Reflection on Rhetorical Analysis

" Droll thing life is -- that mysterious arrangement of merciless logic for a futile purpose. The most you can hope from it is some knowledge of yourself -- that comes too late -- a crop of inextinguishable regrets." Joeseph Conrad,Heart of Darkness
 
I was not able to learn as much about my writing process from this paper as I had hoped to because the process of writing the paper took on many of the qualities of Marlow's search for Kurtz from Joseph Conrad's novella Heart of Darkness. The paper started as a normal writing assignment, I had done several rhetorical analyses similar to this one before and had found them to be very easy to complete. I thought that this paper would be no problem at all.
Image result for apocalypse now
https://www.flickr.com/photos/brtsergio/60213977

The trouble began when I had 3 midterms, and big engineering project, and a math test in the week before the draft was due.  This left me very little time to work on the draft which caused me to write the entire ting on a Saturday night. This wasn't a problem at first, my ideas seemed to make sense and and the paragraphs came together nicely. Then, I started to get tired; my ideas became bizarre, my thoughts discernible only to me, and the lights of my laptop swam before my eyes. but, tired as I was, I decided to continue writing until the paper was finished, and so created the Kurtz of my paper writing experience.

 After meeting with Dr. Bell on Monday to discuss my paper, I realized just how , misguided, cluttered, and warped my paper had become. But, underneath all of these detractors and flaws, I saw greatness. Some of the ideas I had placed in my paper struck me as very good, maybe even brilliant, but they needed to extracted from the muddled morass of grammatical errors and run on sentences that was my paper. So began my trip up the river to find the greatness that I knew must be there. I would spend hours focusing on idea, or sometimes even a single sentence, slowly trying to flush out the good ideas from the nonsense.

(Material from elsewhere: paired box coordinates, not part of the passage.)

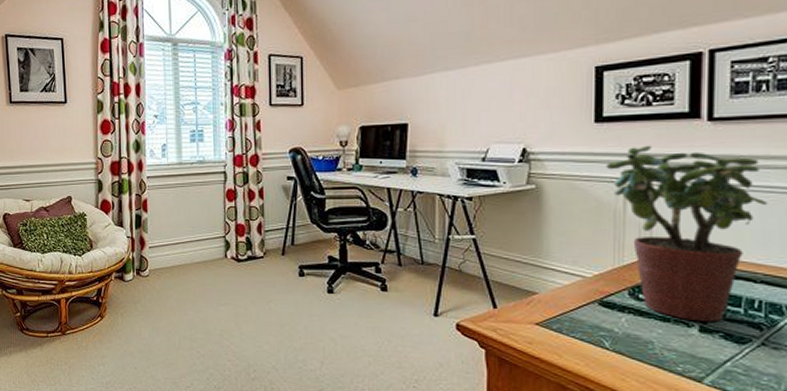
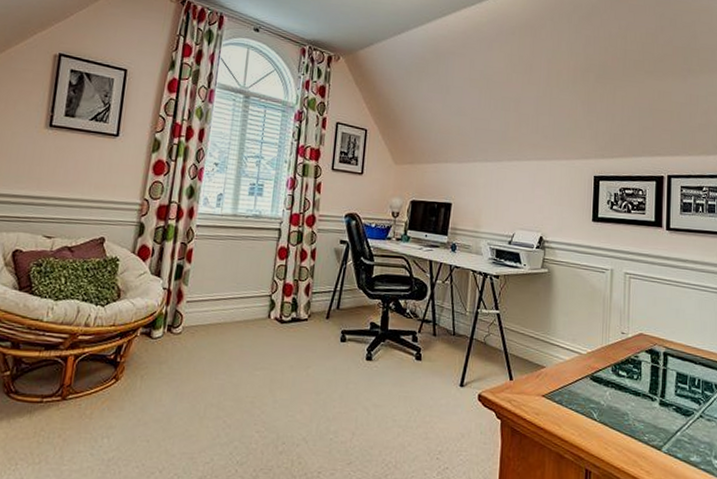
potted plant: present [606,145,768,322] -> none [599,244,703,397]

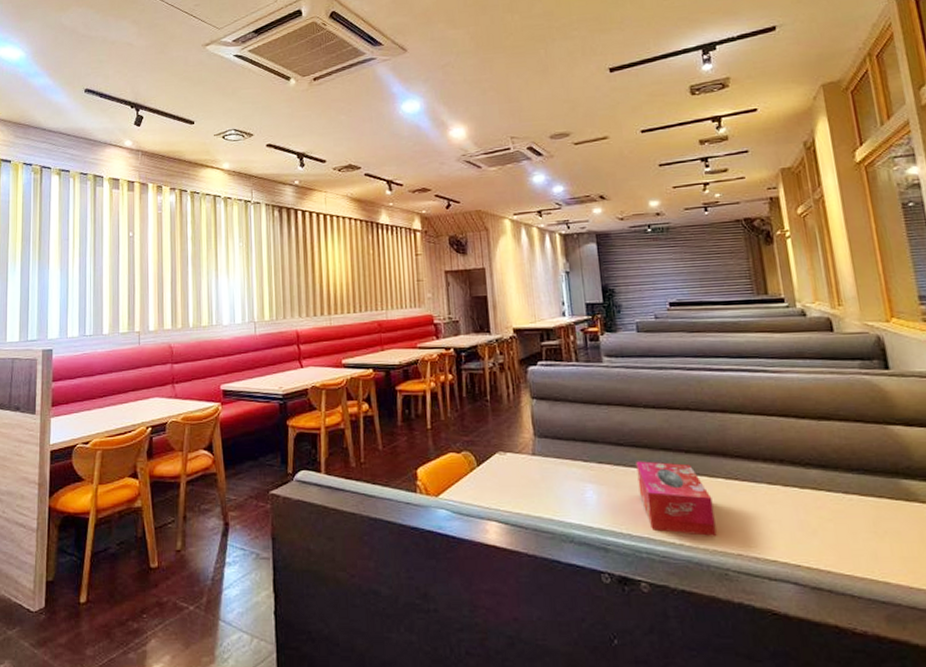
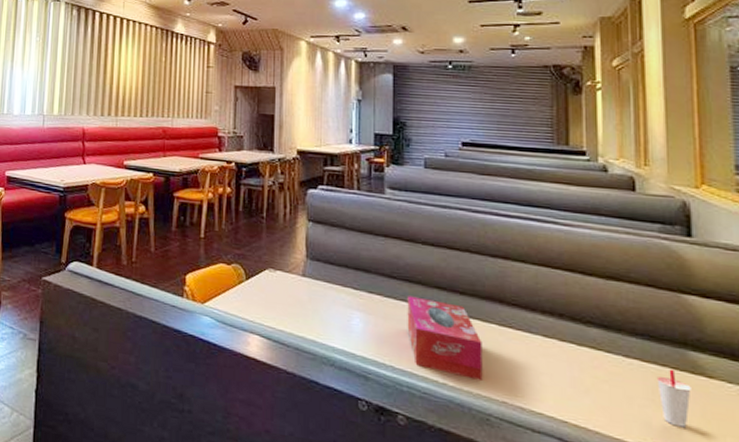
cup: none [875,499,909,555] -> present [656,369,691,428]

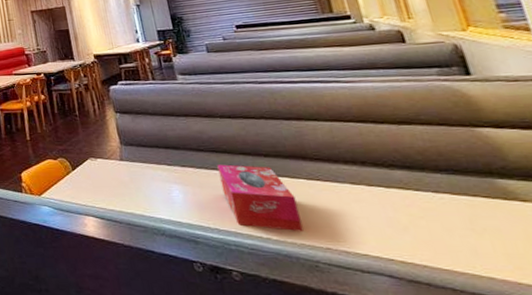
cup: present [656,369,691,428] -> none [470,198,514,251]

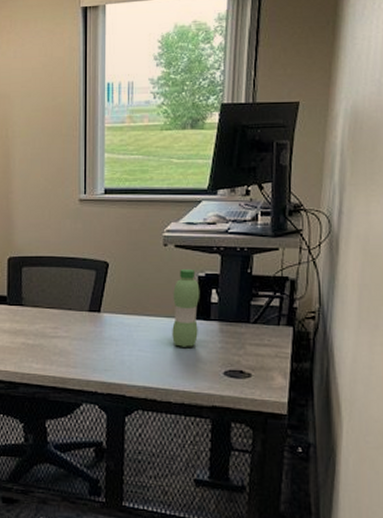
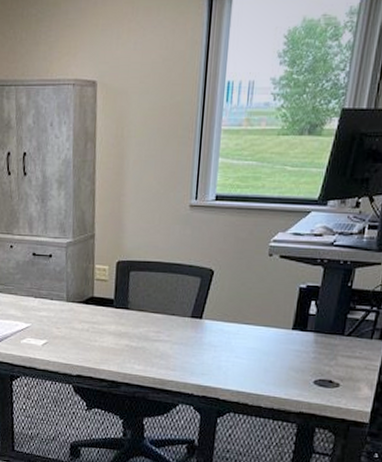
water bottle: present [172,268,200,347] -> none [268,279,300,356]

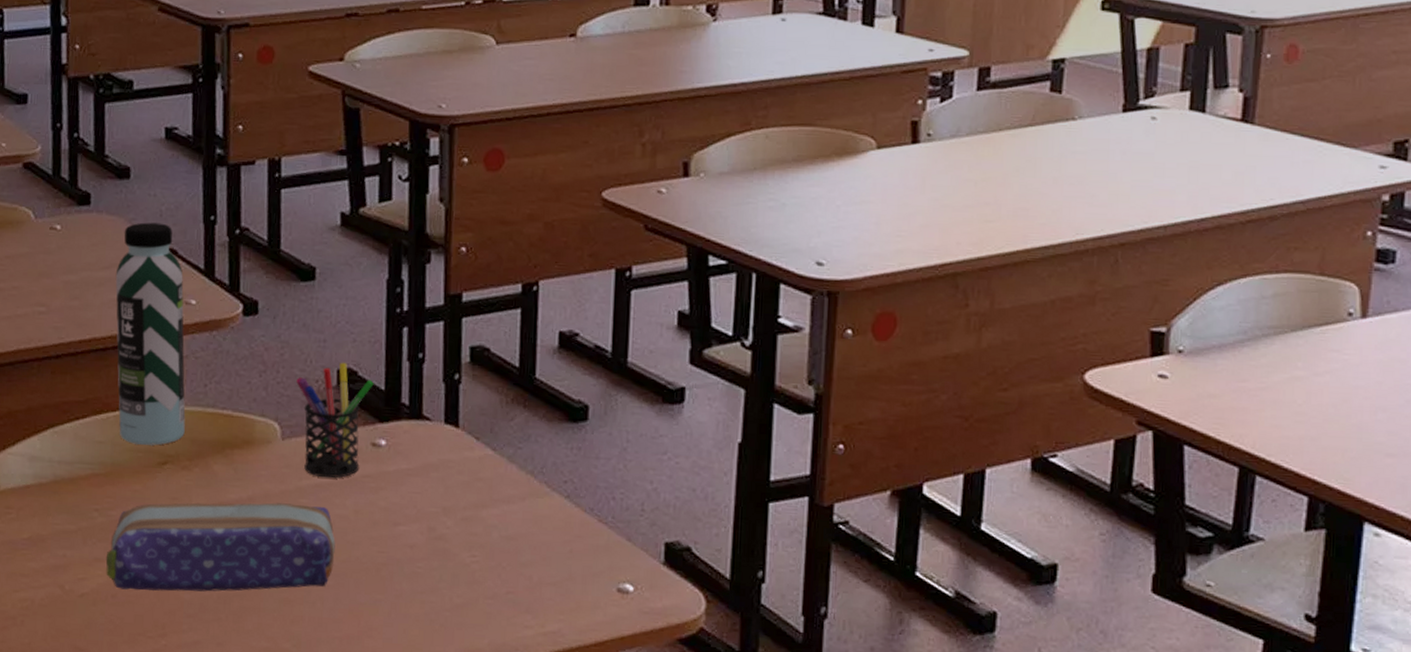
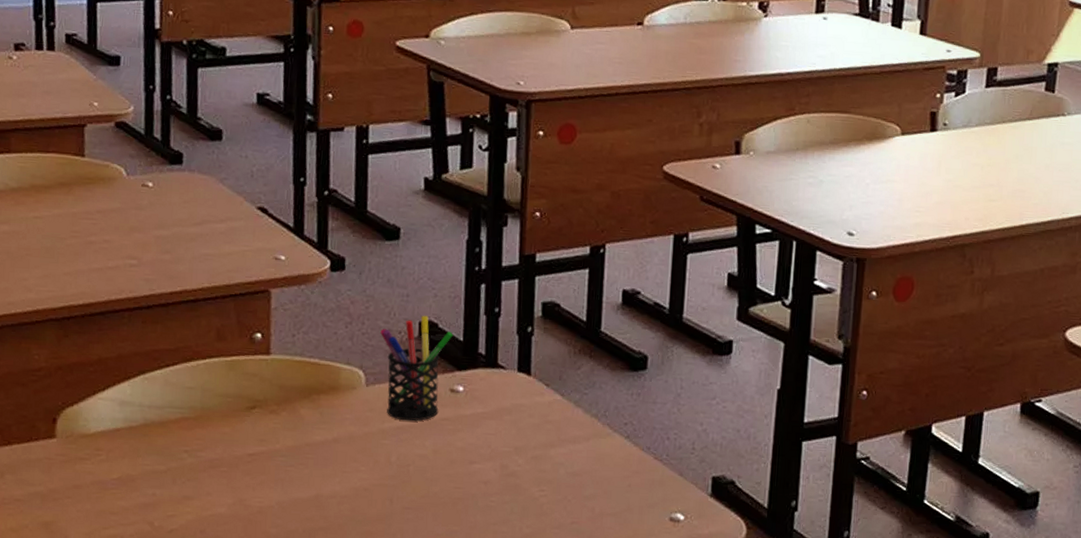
pencil case: present [105,502,336,592] -> none [194,444,415,526]
water bottle: present [115,222,186,446] -> none [206,182,274,391]

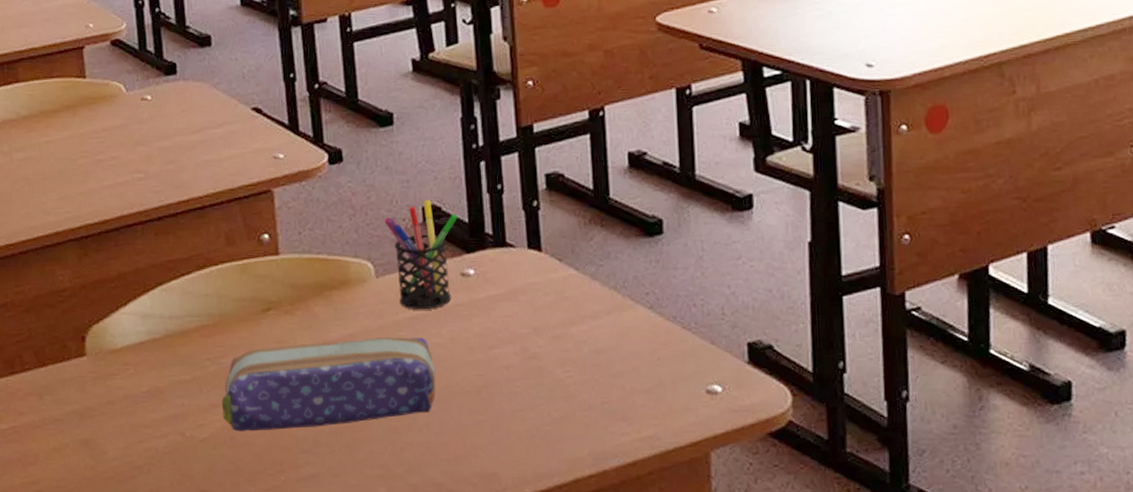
pencil case: none [194,444,415,526] -> present [221,337,436,432]

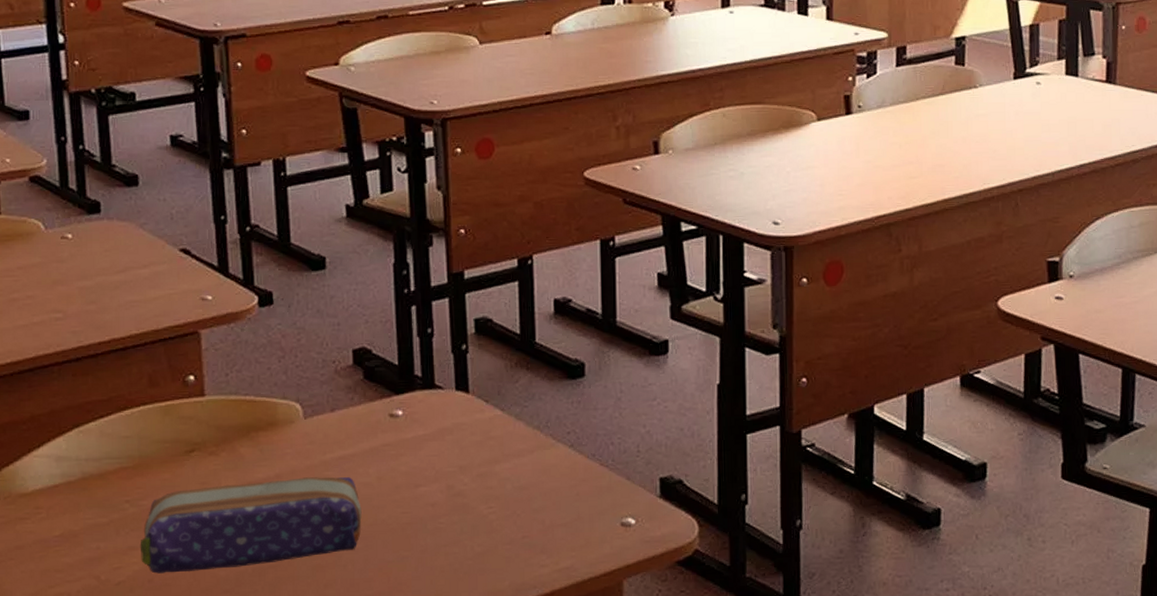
pen holder: present [384,199,458,310] -> none [314,342,388,450]

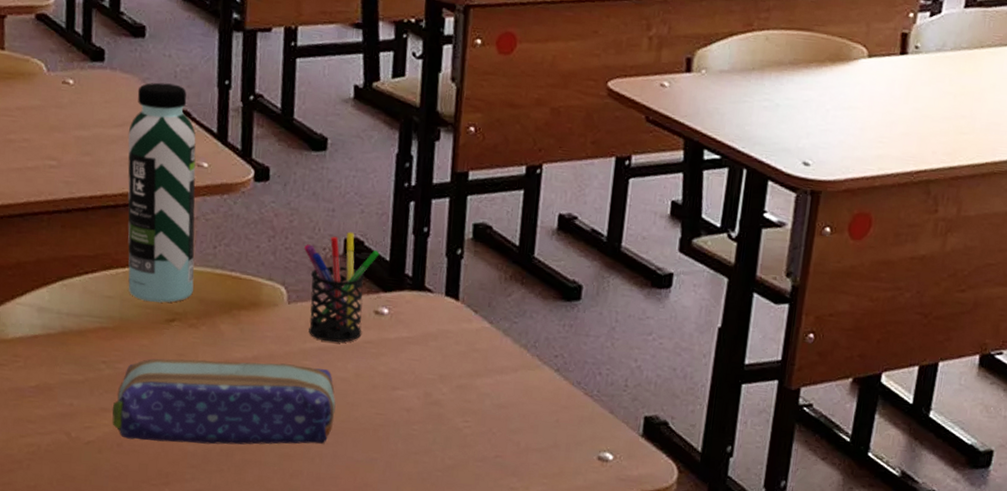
water bottle: none [130,225,210,436] -> present [127,82,196,303]
pen holder: none [314,342,388,450] -> present [304,231,380,343]

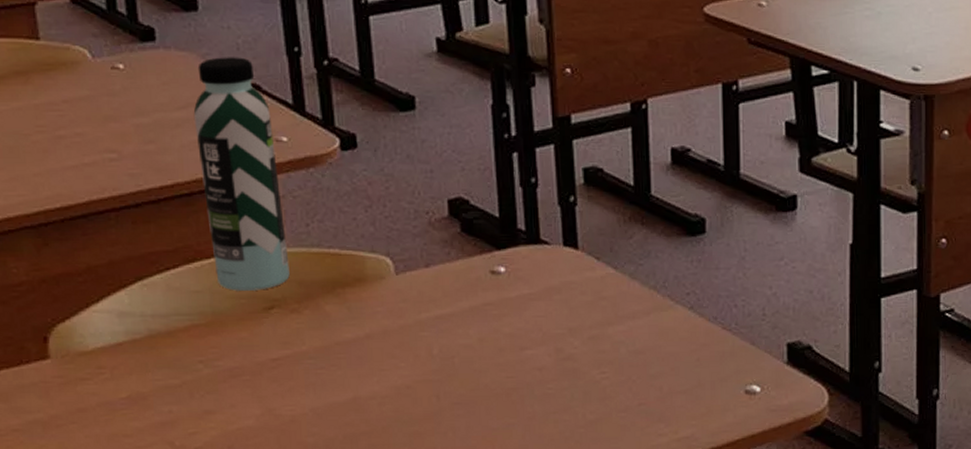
pencil case: present [112,358,336,445] -> none [217,338,463,440]
pen holder: present [304,231,380,343] -> none [405,192,487,309]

Every time I was able to successfully do this, a sense of glee and vindication filled me; my draft hadn't been bad, it had only been misunderstood, I would soon be able to show myself and the world this, all I need to do is clarify another sentence or two...........

And so it went until the deadline for the paper. I now realize that I probably would have been better off tearing down my paper and completely rewriting many parts of it instead of going up the river and into a rhetorical heart of darkness. The only other thing I was able to learn from this experience was that minuscule differences in word choice and meaning can have a big effect on the meaning of a paper.

1 comment:

  1. It is always hard to write a paper and then rewrite it again for the next draft, but I actually started doing that in this class and it really does help a lot! So I definitely recommend doing that for the next paper! But, I am sure your paper still turned out great, because it seemed pretty good to me when I made comments via google docs!